A segunda onda estava escrita nos livros de história da medicina e das epidemias, mas nunca aconteceria conosco. Com esse exorcismo inconsciente, quisemos esquecer o mais rápido possível o horror que vivemos. Nesse aspecto, a segunda onda parece ainda mais terrível do que a primeira, porque implica o luto da cura. É o caráter traumático que acompanha toda recaída, constata Massimo Recalcati, psicanalista italiano e professor das universidades de Pavia e de Verona, em artigo publicado por la Repubblica, em 30.10.2020.

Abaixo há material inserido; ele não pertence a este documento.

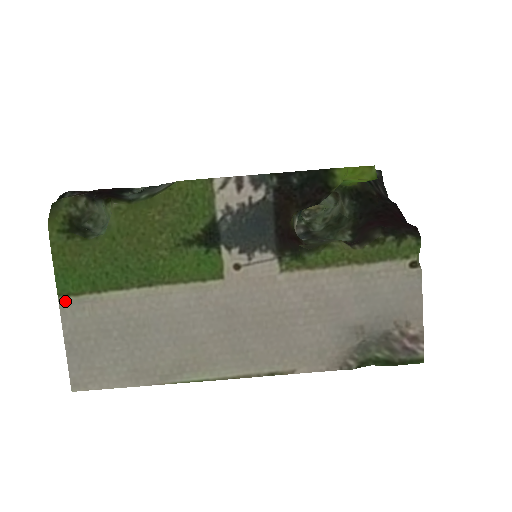
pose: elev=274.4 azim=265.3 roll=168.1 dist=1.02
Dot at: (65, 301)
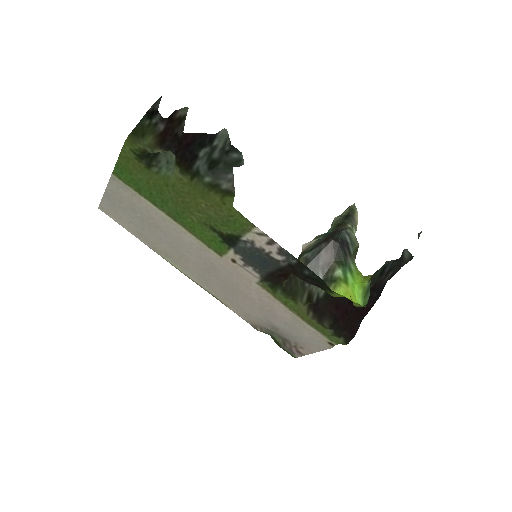
Dot at: (116, 178)
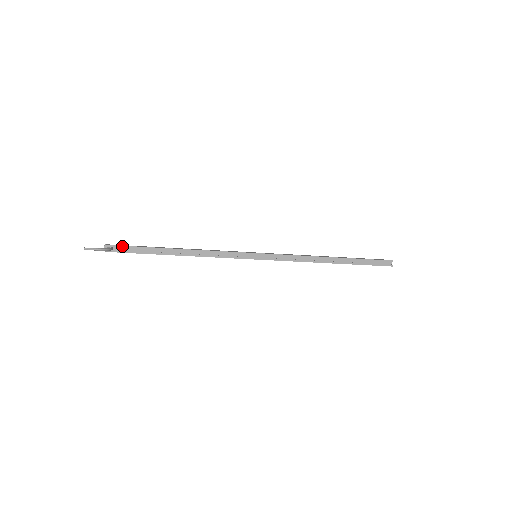
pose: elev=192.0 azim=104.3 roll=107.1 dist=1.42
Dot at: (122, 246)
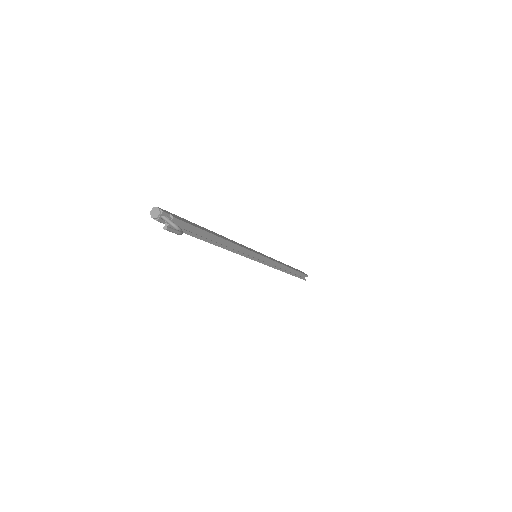
Dot at: (180, 220)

Segundo ele, a segunda onda mostra que o verdadeiro trauma não está no passado, mas no futuro. Ao destruir a ilusão da retomada da vida em que todos acreditávamos, ampliou o horizonte do pesadelo. O segundo tempo do trauma é mais traumático do que o primeiro, porque mostra que o mal não se esgotou, mas ainda está vivo entre nós. As esperanças alimentadas pelo verão foram destroçadas. Essa desilusão é o sentimento que hoje prevalece.

O artigo

Ansiedade diante dos possíveis fechamentos. O aspecto traumático acompanha todas as possíveis recaídas.

A primeira onda foi um soco na cara. Com dificuldade suportamos e superamos sua violência. O verão foi vivido como o anúncio do fim de um pesadelo. Por isso, a segunda onda foi tão inesperada quanto a primeira. Ninguém a esperava. Apenas algumas Cassandras insistiam em nos advertir. Mas o ar que respiramos era, sem dúvida, o de um retorno à vida. A privação de liberdade se inverteu em sua mais obtusa reafirmação sem considerar a presença, embora aparentemente silenciosa, do vírus ainda entre nós. A remoção do mal prevaleceu. Não apenas nos negacionistas, mas, basicamente, em todos nós. O parêntese de terror estava se fechando. Estávamos convencidos disso.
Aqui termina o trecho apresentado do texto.